Mais nous avons développé parallèlement un autre secteur, celui de la « scénographie d’équipement », c’est-à-dire la conception technique de lieux de spectacle : l’autre fondateur de Scène, Jean-Hugues Manoury, a une longue expérience de décorateur, mais aussi de directeur technique.
Dans le bureau d’études Scène, est-ce que la part de la scénographie d’équipement est plus ou moins importante que la scénographie – muséographie ?
En fait les deux activités se complètent. En termes d’image, la partie muséographie est plus valorisante, les lieux (Alésia, la Grotte Chauvet, les grandes expositions) sont des vitrines irremplaçables.
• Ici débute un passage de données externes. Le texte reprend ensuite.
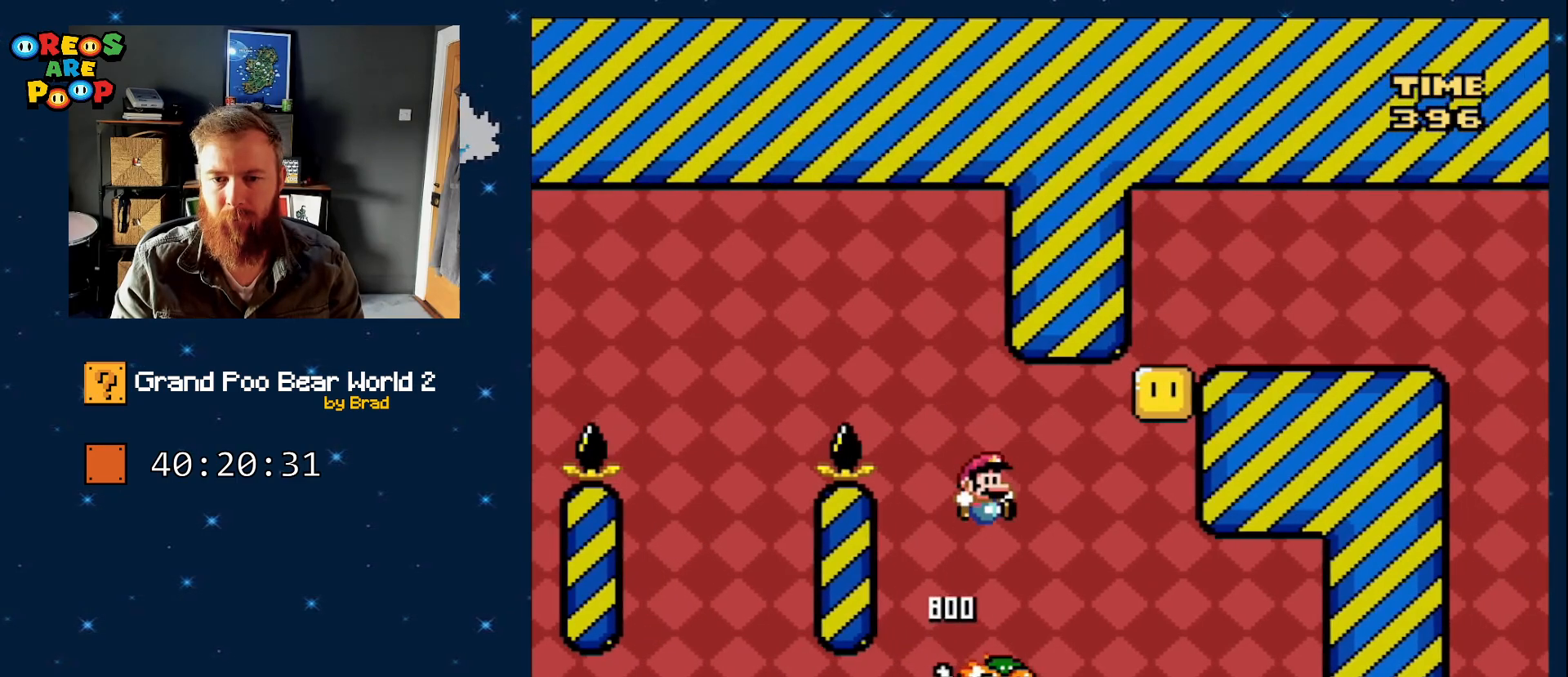
{"dt_ms": 500, "buttons": ["B", "Y"], "events": [[300, "DPAD_RIGHT", "down"], [367, "B", "down"], [450, "DPAD_RIGHT", "up"]]}
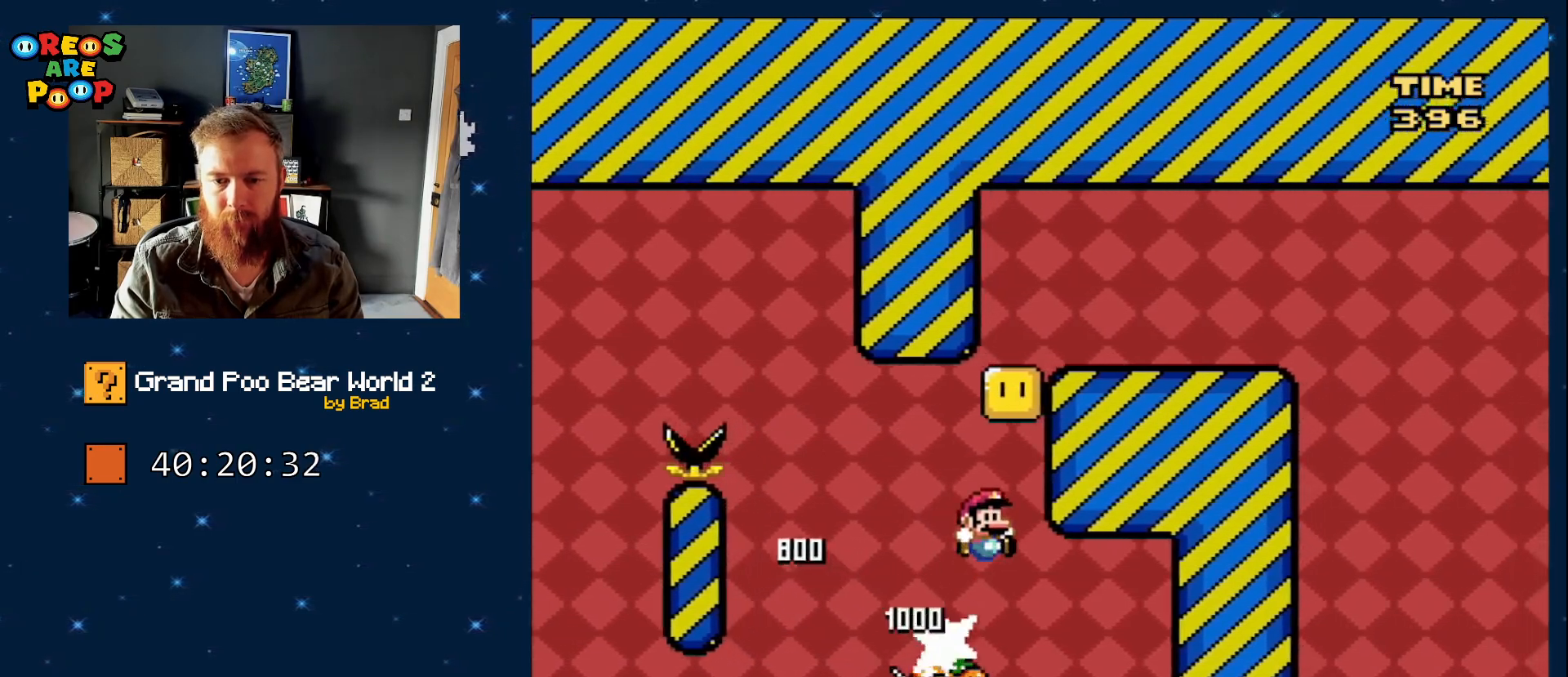
{"dt_ms": 500, "buttons": ["B", "Y", "DPAD_RIGHT"], "events": [[133, "DPAD_LEFT", "down"], [167, "B", "up"], [350, "DPAD_LEFT", "up"], [383, "B", "down"], [450, "DPAD_RIGHT", "down"]]}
Mais l’activité scénographie d’équipement est très importante en nombre d’offres.
Les collaborateurs de Scène travaillent dans l’un ou l’autre de ces deux secteurs en fonction de leur formation et de leur expérience. Pour ma part, j’ai reçu une formation de directeur technique de spectacles, j’interviens donc dans le domaine de la scénographie d’équipement. Certains, formés aux Art déco par exemple, ont rejoint la partie muséographie.
En quoi consiste concrètement votre travail de scénographe d’équipement ?
Notre rôle va de la définition du cahier des charges technique jusqu’au choix des équipements. Nous définissons le travail avec l’architecte : volumétrie, jauges, visées, il s’agit de définir la vision qu’on va donner à une salle de spectacle.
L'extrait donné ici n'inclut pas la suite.